Being raised in an environment that cherishes you as a miracle is incredibly nurturing. But I see now that it comes with an unexpected and completely unintentional cost. These costs where subconscious, and even as I write this I’m not sure I ever overtly felt the impact of these costs on my life. In retrospect, however, I can see how the unintended consequences of being a miracle likely has impacted my emotional needs as a child and adult. The pressure to not disappoint a family that clearly loved me beyond words caused a subconscious worry that I would disappoint… that I wasn’t worthy of my position as “the miracle child.”
I can see a connection between this subconscious worry and my need for validation… Sort of like always seeking reassurance that I’m on the right track, living up to my reputation.
How did that impact my relationship? Here’s how-- I married someone who did not give verbal reassurances or compliments. He tried to demonstrate his love for us by working long hours and being the provider-- our marriage functioned along traditional gender roles. However, we clearly had different “Love Languages.” The more my longing for reassurance or affirmation was unmet, the more resentful, lonely, and abandoned I felt. Ultimately, this led to an emotional affair and my decision to end my marriage. However, reflecting on these patterns ends the cycle of blame and/or shame associated with divorce. It would be easy to “blame” my ex-husband for ignoring me, or for me to “blame” myself for not being willing to accept things the way they were. But isn’t it easier to just ACCEPT that my marriage ended because we were unable to meet the emotional needs of the other. NOT BECAUSE HE IS A BAD HUSBAND. NOT BECAUSE I AM A BAD WIFE. But because we weren’t good for EACH OTHER.

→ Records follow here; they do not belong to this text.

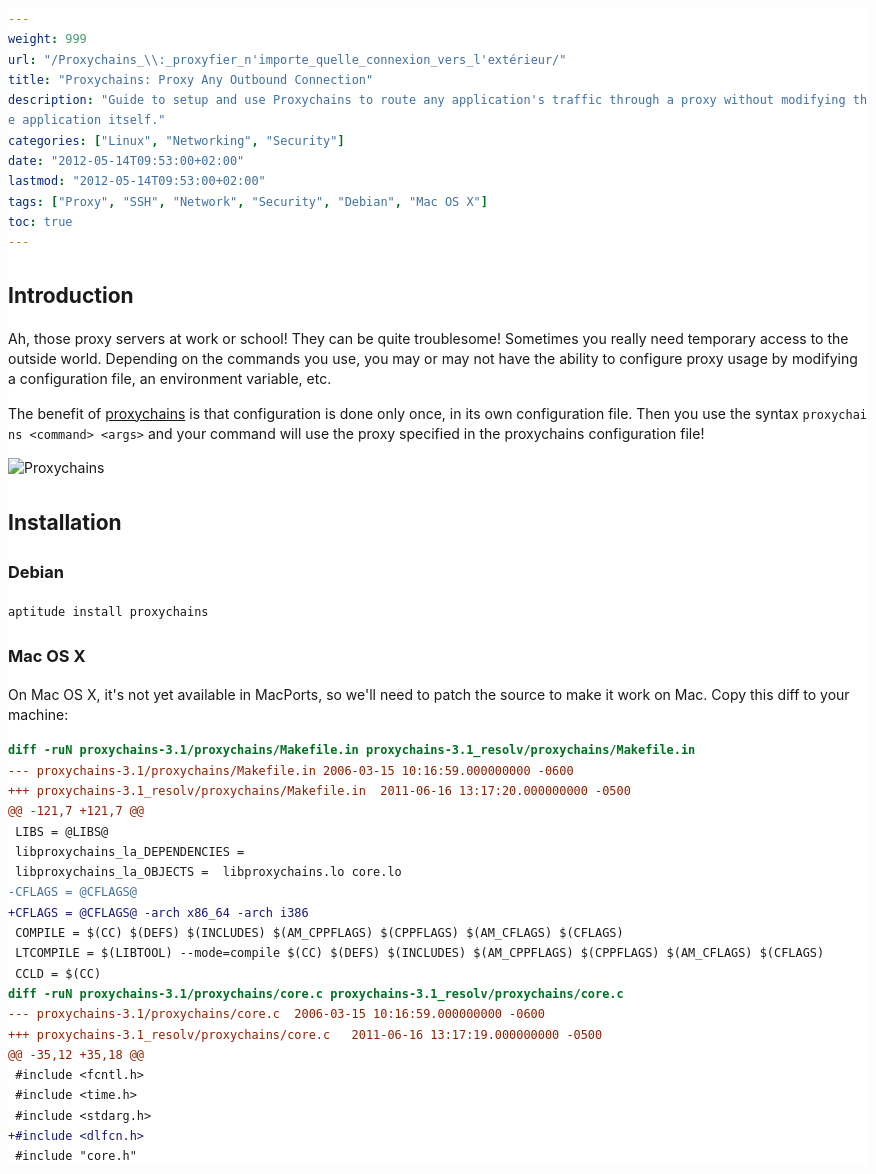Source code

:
 ```yaml
---
weight: 999
url: "/Proxychains_\\:_proxyfier_n'importe_quelle_connexion_vers_l'extérieur/"
title: "Proxychains: Proxy Any Outbound Connection"
description: "Guide to setup and use Proxychains to route any application's traffic through a proxy without modifying the application itself."
categories: ["Linux", "Networking", "Security"]
date: "2012-05-14T09:53:00+02:00"
lastmod: "2012-05-14T09:53:00+02:00"
tags: ["Proxy", "SSH", "Network", "Security", "Debian", "Mac OS X"]
toc: true
---
```


## Introduction

Ah, those proxy servers at work or school! They can be quite troublesome! Sometimes you really need temporary access to the outside world. Depending on the commands you use, you may or may not have the ability to configure proxy usage by modifying a configuration file, an environment variable, etc.

The benefit of [proxychains](https://proxychains.sourceforge.net/) is that configuration is done only once, in its own configuration file. Then you use the syntax `proxychains <command> <args>` and your command will use the proxy specified in the proxychains configuration file!

![Proxychains](/images/proxychains.avif)

## Installation

### Debian

```bash
aptitude install proxychains
```

### Mac OS X

On Mac OS X, it's not yet available in MacPorts, so we'll need to patch the source to make it work on Mac. Copy this diff to your machine:

```diff
diff -ruN proxychains-3.1/proxychains/Makefile.in proxychains-3.1_resolv/proxychains/Makefile.in
--- proxychains-3.1/proxychains/Makefile.in	2006-03-15 10:16:59.000000000 -0600
+++ proxychains-3.1_resolv/proxychains/Makefile.in	2011-06-16 13:17:20.000000000 -0500
@@ -121,7 +121,7 @@
 LIBS = @LIBS@
 libproxychains_la_DEPENDENCIES =
 libproxychains_la_OBJECTS =  libproxychains.lo core.lo
-CFLAGS = @CFLAGS@
+CFLAGS = @CFLAGS@ -arch x86_64 -arch i386
 COMPILE = $(CC) $(DEFS) $(INCLUDES) $(AM_CPPFLAGS) $(CPPFLAGS) $(AM_CFLAGS) $(CFLAGS)
 LTCOMPILE = $(LIBTOOL) --mode=compile $(CC) $(DEFS) $(INCLUDES) $(AM_CPPFLAGS) $(CPPFLAGS) $(AM_CFLAGS) $(CFLAGS)
 CCLD = $(CC)
diff -ruN proxychains-3.1/proxychains/core.c proxychains-3.1_resolv/proxychains/core.c
--- proxychains-3.1/proxychains/core.c	2006-03-15 10:16:59.000000000 -0600
+++ proxychains-3.1_resolv/proxychains/core.c	2011-06-16 13:17:19.000000000 -0500
@@ -35,12 +35,18 @@
 #include <fcntl.h>
 #include <time.h>
 #include <stdarg.h>
+#include <dlfcn.h>
 #include "core.h"

```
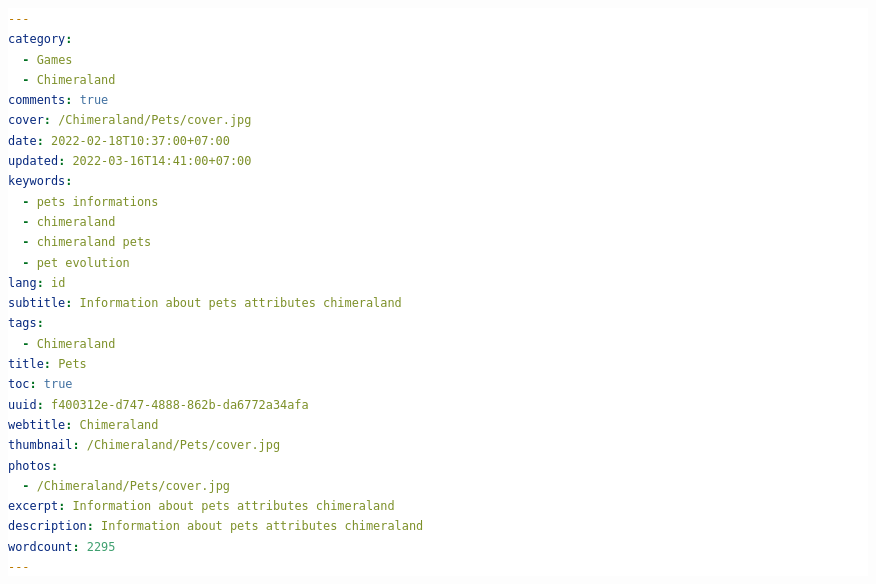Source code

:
 ```yaml
---
category:
  - Games
  - Chimeraland
comments: true
cover: /Chimeraland/Pets/cover.jpg
date: 2022-02-18T10:37:00+07:00
updated: 2022-03-16T14:41:00+07:00
keywords:
  - pets informations
  - chimeraland
  - chimeraland pets
  - pet evolution
lang: id
subtitle: Information about pets attributes chimeraland
tags:
  - Chimeraland
title: Pets
toc: true
uuid: f400312e-d747-4888-862b-da6772a34afa
webtitle: Chimeraland
thumbnail: /Chimeraland/Pets/cover.jpg
photos:
  - /Chimeraland/Pets/cover.jpg
excerpt: Information about pets attributes chimeraland
description: Information about pets attributes chimeraland
wordcount: 2295
---
```



<style>
  .translated-ltr {
    margin-top: -40px;
  }

  .translated-ltr {
    margin-top: -40px;
  }

  .goog-te-banner-frame {
    display: none;
    margin-top: -20px;
  }

  .goog-logo-link {
    display: none !important;
  }

  .goog-te-gadget {
    color: transparent !important;
  }
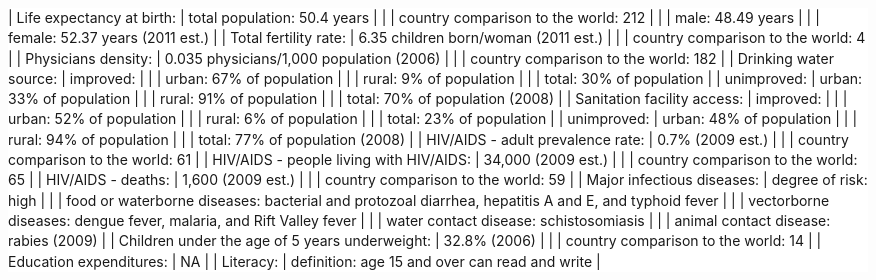 | Life expectancy at birth: | total population: 50.4 years |
| | country comparison to the world: 212 |
| | male: 48.49 years |
| | female: 52.37 years (2011 est.) |
| Total fertility rate: | 6.35 children born/woman (2011 est.) |
| | country comparison to the world: 4 |
| Physicians density: | 0.035 physicians/1,000 population (2006) |
| | country comparison to the world: 182 |
| Drinking water source: | improved: |
| | urban: 67% of population |
| | rural: 9% of population |
| | total: 30% of population |
| unimproved: | urban: 33% of population |
| | rural: 91% of population |
| | total: 70% of population (2008) |
| Sanitation facility access: | improved: |
| | urban: 52% of population |
| | rural: 6% of population |
| | total: 23% of population |
| unimproved: | urban: 48% of population |
| | rural: 94% of population |
| | total: 77% of population (2008) |
| HIV/AIDS - adult prevalence rate: | 0.7% (2009 est.) |
| | country comparison to the world: 61 |
| HIV/AIDS - people living with HIV/AIDS: | 34,000 (2009 est.) |
| | country comparison to the world: 65 |
| HIV/AIDS - deaths: | 1,600 (2009 est.) |
| | country comparison to the world: 59 |
| Major infectious diseases: | degree of risk: high |
| | food or waterborne diseases: bacterial and protozoal diarrhea, hepatitis A and E, and typhoid fever |
| | vectorborne diseases: dengue fever, malaria, and Rift Valley fever |
| | water contact disease: schistosomiasis |
| | animal contact disease: rabies (2009) |
| Children under the age of 5 years underweight: | 32.8% (2006) |
| | country comparison to the world: 14 |
| Education expenditures: | NA |
| Literacy: | definition: age 15 and over can read and write |
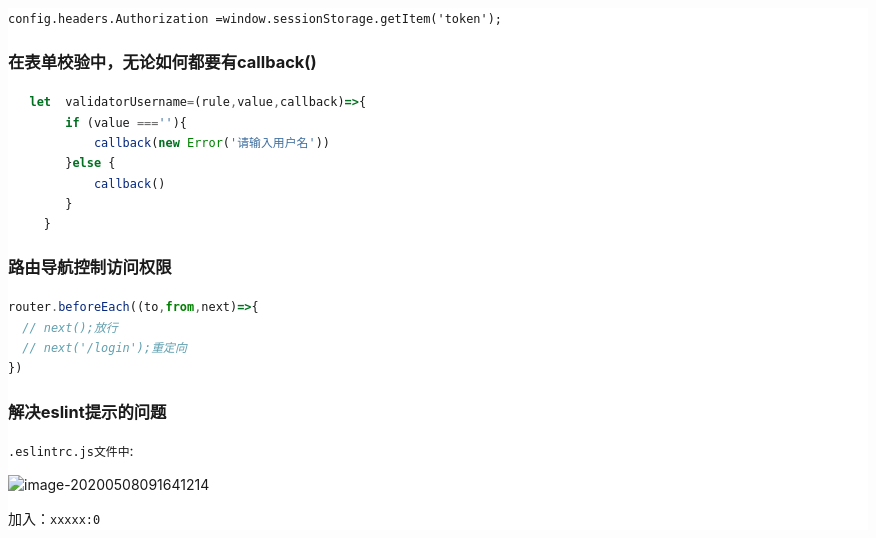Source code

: `config.headers.Authorization =window.sessionStorage.getItem('token');`









### 在表单校验中，无论如何都要有callback()

```js
   let  validatorUsername=(rule,value,callback)=>{
        if (value ===''){
            callback(new Error('请输入用户名'))
        }else {
            callback()
        }
     }
```



### 路由导航控制访问权限

```js
router.beforeEach((to,from,next)=>{
  // next();放行
  // next('/login');重定向
})
```



### 解决eslint提示的问题

`.eslintrc.js文件中`:

![image-20200508091641214](https://tva1.sinaimg.cn/large/007S8ZIlgy1gekrzd7uwpj318a05kjsd.jpg)

加入：`xxxxx:0`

So now, I have full peace with the circumstances around my divorce. I have the tools necessary to have a strong relationship in the future, and I continue to work on reprogramming the part of my subconscious that worried I was an imposter and needed validation from my partner. Sure, everyone likes to be told they are beautiful and are doing a great job. But if that’s not the m.o. of my next love interest, that will be okay. I AM ENOUGH.